» **Task details**: Both the line containing "verursacht. Dieser Umstand würde eher auf die" and the line containing "These wird wohl" belong to the span. Output exactly that span from the listing below, and nothing outside it.

» **Data shown**:
# # # # # # #

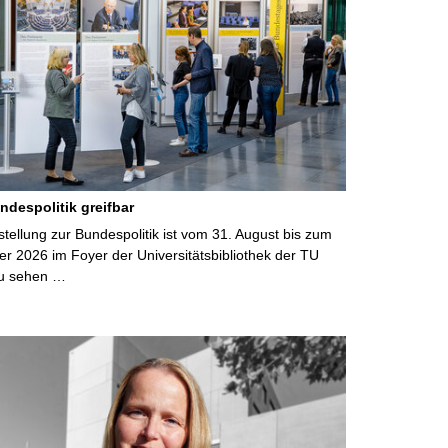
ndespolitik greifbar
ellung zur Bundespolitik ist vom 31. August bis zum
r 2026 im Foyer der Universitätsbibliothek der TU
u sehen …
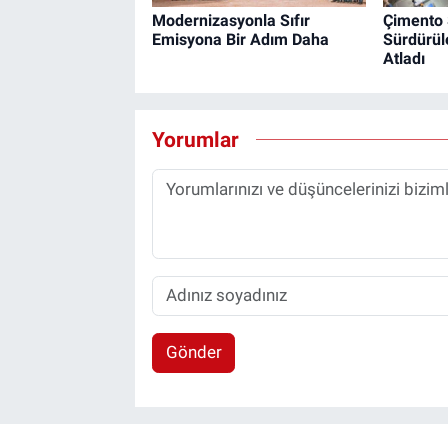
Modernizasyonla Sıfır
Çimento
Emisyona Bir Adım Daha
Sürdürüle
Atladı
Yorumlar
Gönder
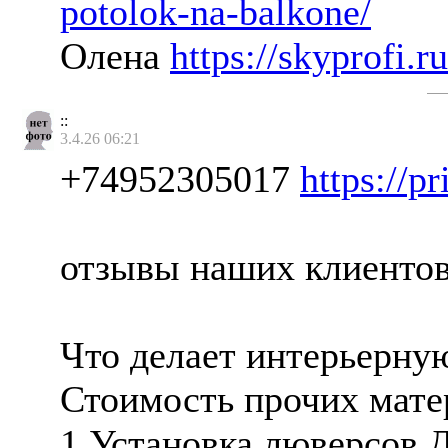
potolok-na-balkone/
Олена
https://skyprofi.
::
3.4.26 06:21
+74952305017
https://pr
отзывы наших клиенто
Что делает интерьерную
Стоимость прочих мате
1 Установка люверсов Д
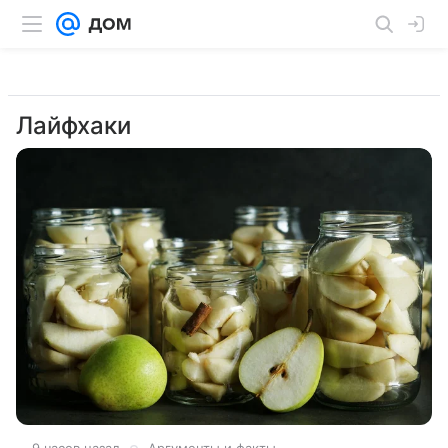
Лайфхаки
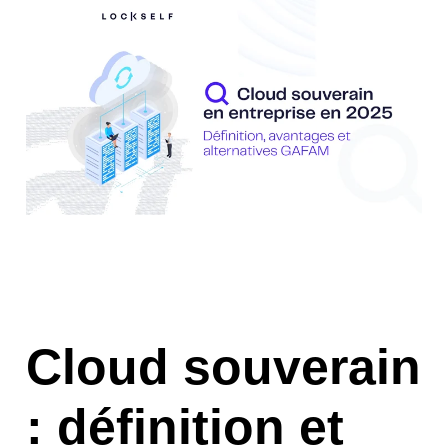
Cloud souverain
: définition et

# # # # # # #

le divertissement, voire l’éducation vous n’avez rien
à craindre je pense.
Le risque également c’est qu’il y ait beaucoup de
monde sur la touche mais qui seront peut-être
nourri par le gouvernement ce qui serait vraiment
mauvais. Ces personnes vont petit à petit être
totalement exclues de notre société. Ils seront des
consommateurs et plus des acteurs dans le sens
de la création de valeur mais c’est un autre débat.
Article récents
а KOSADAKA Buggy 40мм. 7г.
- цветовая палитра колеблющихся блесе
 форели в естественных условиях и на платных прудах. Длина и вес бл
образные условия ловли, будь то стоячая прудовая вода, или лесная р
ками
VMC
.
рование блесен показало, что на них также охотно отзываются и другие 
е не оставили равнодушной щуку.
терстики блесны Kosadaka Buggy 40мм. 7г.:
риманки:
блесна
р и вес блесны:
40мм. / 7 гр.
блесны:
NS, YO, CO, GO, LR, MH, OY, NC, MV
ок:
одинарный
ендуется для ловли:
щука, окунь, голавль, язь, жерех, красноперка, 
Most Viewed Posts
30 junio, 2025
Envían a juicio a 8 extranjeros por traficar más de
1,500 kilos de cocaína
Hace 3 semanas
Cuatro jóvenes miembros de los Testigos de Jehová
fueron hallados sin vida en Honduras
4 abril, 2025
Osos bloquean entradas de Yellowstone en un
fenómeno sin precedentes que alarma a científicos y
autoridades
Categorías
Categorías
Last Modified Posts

# # # # # # #

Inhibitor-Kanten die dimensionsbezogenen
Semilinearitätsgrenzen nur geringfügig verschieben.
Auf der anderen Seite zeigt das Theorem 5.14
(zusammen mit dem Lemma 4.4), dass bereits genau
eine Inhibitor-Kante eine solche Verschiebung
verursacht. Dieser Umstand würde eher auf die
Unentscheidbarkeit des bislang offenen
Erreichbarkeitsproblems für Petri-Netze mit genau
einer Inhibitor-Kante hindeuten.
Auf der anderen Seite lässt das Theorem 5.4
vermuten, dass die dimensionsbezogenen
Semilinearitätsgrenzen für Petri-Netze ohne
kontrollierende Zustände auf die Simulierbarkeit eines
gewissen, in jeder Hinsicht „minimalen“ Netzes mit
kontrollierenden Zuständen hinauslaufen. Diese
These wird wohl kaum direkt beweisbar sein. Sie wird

# # # # # # #

» **Exercise answer**:
verursacht. Dieser Umstand würde eher auf die
Unentscheidbarkeit des bislang offenen
Erreichbarkeitsproblems für Petri-Netze mit genau
einer Inhibitor-Kante hindeuten.
Auf der anderen Seite lässt das Theorem 5.4
vermuten, dass die dimensionsbezogenen
Semilinearitätsgrenzen für Petri-Netze ohne
kontrollierende Zustände auf die Simulierbarkeit eines
gewissen, in jeder Hinsicht „minimalen“ Netzes mit
kontrollierenden Zuständen hinauslaufen. Diese
These wird wohl kaum direkt beweisbar sein. Sie wird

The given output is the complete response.